Oltre a questi rifornimenti letali, le autorità italiane hanno permesso a Israele di ricevere carburante per alimentare veicoli blindati a Gaza e fornire energia agli insediamenti illegali, aggiungendo un’ulteriore dimensione al loro sostegno all’entità occupante.
In particolare, le infrastrutture civili, inclusi i principali aeroporti di Milano e Roma e i porti di Genova e Ravenna, sono state ripetutamente utilizzate per sostenere, direttamente o indirettamente, l’offensiva israeliana, persino mentre milioni di italiani scioperavano in segno di solidarietà con Gaza. Il rapporto descrive anche i tentativi di occultare il vero contenuto o la destinazione delle spedizioni, rendendo ancora più difficile ricostruire il loro già oscuro percorso.
Un’altra forma di complicità governativa è emersa attraverso la crescente importazione e le relazioni commerciali tra Italia e Israele. Secondo il rapporto, le importazioni militari da Israele in Italia nel 2024 hanno rappresentato oltre il 20% del totale (per un valore di quasi 155 milioni di euro), rispetto al 2,5% dell’anno precedente. “Il rapporto è circolare: componenti, manutenzione e altri input italiani alimentano le linee di produzione israeliane; i sistemi israeliani vengono testati sul campo a Gaza, aumentando il loro valore di esportazione e consentendo economie di scala; e i profitti, i contratti e i legami commerciali generati da questi scambi confluiscono nell’espansione delle stesse industrie militari con cui l’Italia continua a fare affari”.
“Senza investimenti e sostegno stranieri, Israele non potrebbe continuare la sua campagna di genocidio, espansione e guerra”, sottolinea il rapporto. “L’Italia non è estranea alla capacità bellica genocida di Israele. Aziende italiane, enti statali, porti, aeroporti, compagnie di trasporto merci e infrastrutture energetiche hanno tutti contribuito a sostenerla”.
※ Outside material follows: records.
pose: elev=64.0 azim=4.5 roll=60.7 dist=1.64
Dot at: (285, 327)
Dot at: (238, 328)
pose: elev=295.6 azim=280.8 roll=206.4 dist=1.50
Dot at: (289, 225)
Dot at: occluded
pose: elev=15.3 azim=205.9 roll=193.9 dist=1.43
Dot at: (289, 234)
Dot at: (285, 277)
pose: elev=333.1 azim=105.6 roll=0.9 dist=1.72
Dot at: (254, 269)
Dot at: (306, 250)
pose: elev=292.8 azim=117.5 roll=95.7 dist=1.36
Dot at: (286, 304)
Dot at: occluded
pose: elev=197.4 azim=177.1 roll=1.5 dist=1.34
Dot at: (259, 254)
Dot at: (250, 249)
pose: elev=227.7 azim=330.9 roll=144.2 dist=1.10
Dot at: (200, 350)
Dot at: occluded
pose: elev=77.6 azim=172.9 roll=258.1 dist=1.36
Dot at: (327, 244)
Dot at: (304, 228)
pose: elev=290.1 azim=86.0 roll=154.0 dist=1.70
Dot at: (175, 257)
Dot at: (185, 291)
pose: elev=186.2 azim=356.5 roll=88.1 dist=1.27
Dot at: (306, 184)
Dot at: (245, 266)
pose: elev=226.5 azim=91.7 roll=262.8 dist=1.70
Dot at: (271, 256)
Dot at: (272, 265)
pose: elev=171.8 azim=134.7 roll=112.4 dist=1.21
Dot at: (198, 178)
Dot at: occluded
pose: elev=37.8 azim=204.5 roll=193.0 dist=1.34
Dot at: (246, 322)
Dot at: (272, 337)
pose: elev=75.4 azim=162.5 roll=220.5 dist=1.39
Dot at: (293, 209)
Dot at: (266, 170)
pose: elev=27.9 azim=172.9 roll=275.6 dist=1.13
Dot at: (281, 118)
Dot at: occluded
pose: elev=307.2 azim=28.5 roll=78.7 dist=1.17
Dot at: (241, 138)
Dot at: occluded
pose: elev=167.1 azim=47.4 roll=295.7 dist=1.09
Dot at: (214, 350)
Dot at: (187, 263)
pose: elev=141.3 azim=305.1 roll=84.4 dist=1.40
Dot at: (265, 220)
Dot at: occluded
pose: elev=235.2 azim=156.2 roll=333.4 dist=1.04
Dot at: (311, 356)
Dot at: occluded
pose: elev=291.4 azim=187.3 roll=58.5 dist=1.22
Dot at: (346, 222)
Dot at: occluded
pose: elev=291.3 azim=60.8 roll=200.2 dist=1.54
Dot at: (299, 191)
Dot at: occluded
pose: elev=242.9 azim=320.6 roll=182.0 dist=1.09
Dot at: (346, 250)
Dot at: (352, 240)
«Continuare questo commercio significa rimanere complici dello sterminio sistematico del popolo palestinese e degli attacchi aggressivi di Israele in Cisgiordania, in Iran e in tutta la regione», conclude l’Embargo del Popolo per la Palestina. «Ciò che serve ora è un’azione strategica costante, capace di imporre costi politici e materiali reali alla macchina bellica, e cambiamenti chiari attuati dal governo italiano».
Mentre i sindacati e i movimenti progressisti in Italia restano vigili e impegnati in diverse azioni di solidarietà internazionale , il rapporto li invita a mobilitarsi e a chiedere al governo, tra le altre cose, di imporre un embargo significativo sulle armi a Israele, di annullare gli accordi di assistenza tecnica e le autorizzazioni all’esportazione in corso e di interrompere le forniture di carburante alle autorità di occupazione. “L’Italia deve assumersi la responsabilità diretta della catena logistica delle armi che opera sul suo territorio”, afferma il rapporto.